▶ **Your goal**
Write out the listing verbatim. No pictures belong in it.

▼▼▼

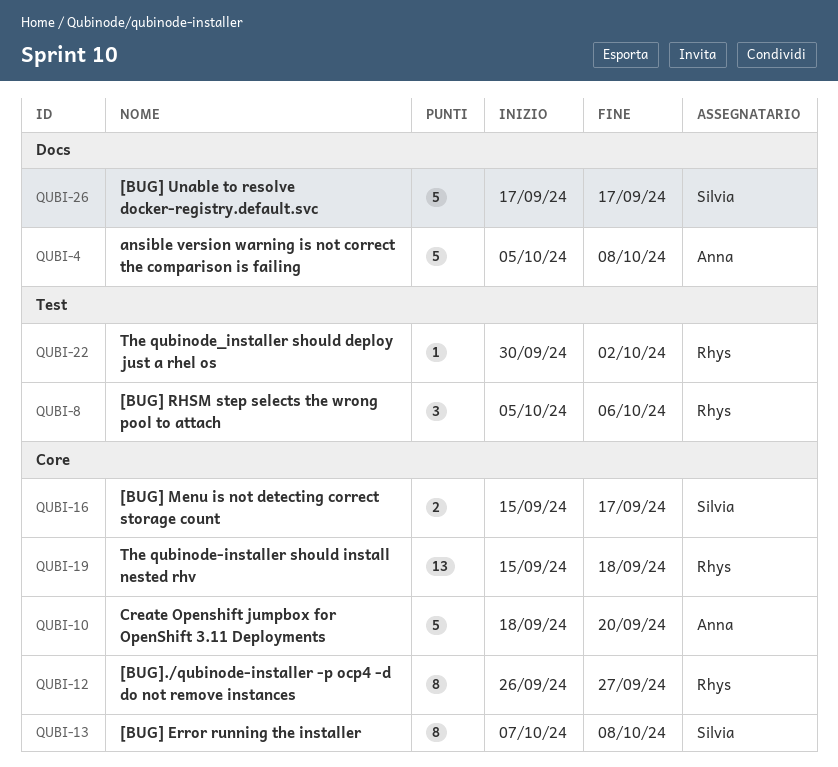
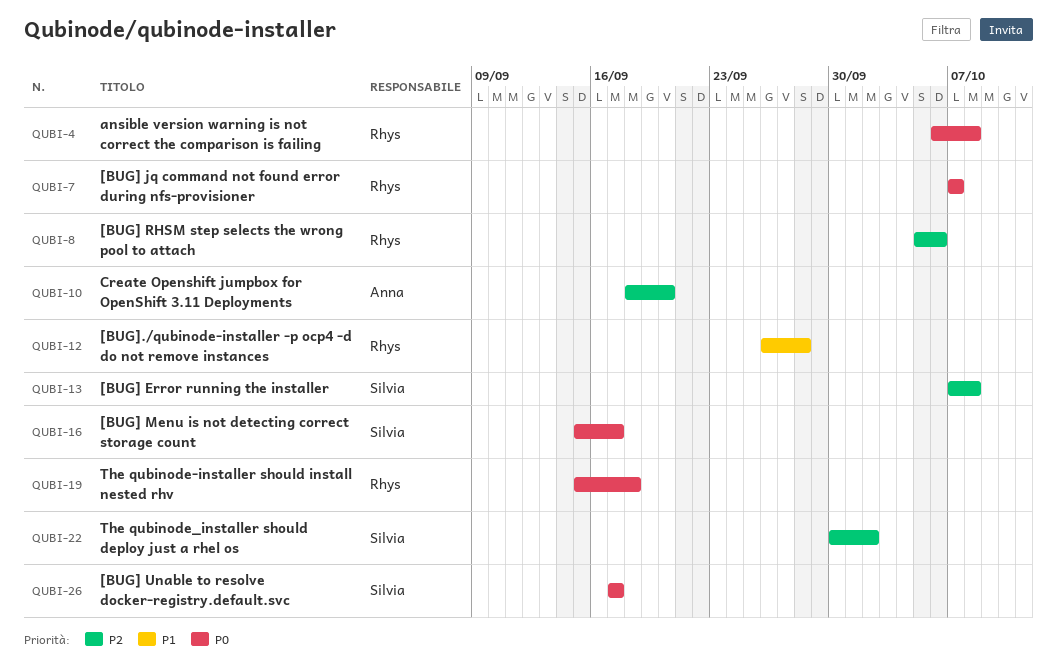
QUBI-4, owner: Anna -> Rhys
QUBI-4, start: Oct 5 -> Oct 6
QUBI-7: none -> present
QUBI-12, due: Sep 27 -> Sep 28
QUBI-22, owner: Rhys -> Silvia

▲▲▲

▶ **Answer box**
QUBI-4, owner: Anna -> Rhys
QUBI-4, start: Oct 5 -> Oct 6
QUBI-7: none -> present
QUBI-12, due: Sep 27 -> Sep 28
QUBI-22, owner: Rhys -> Silvia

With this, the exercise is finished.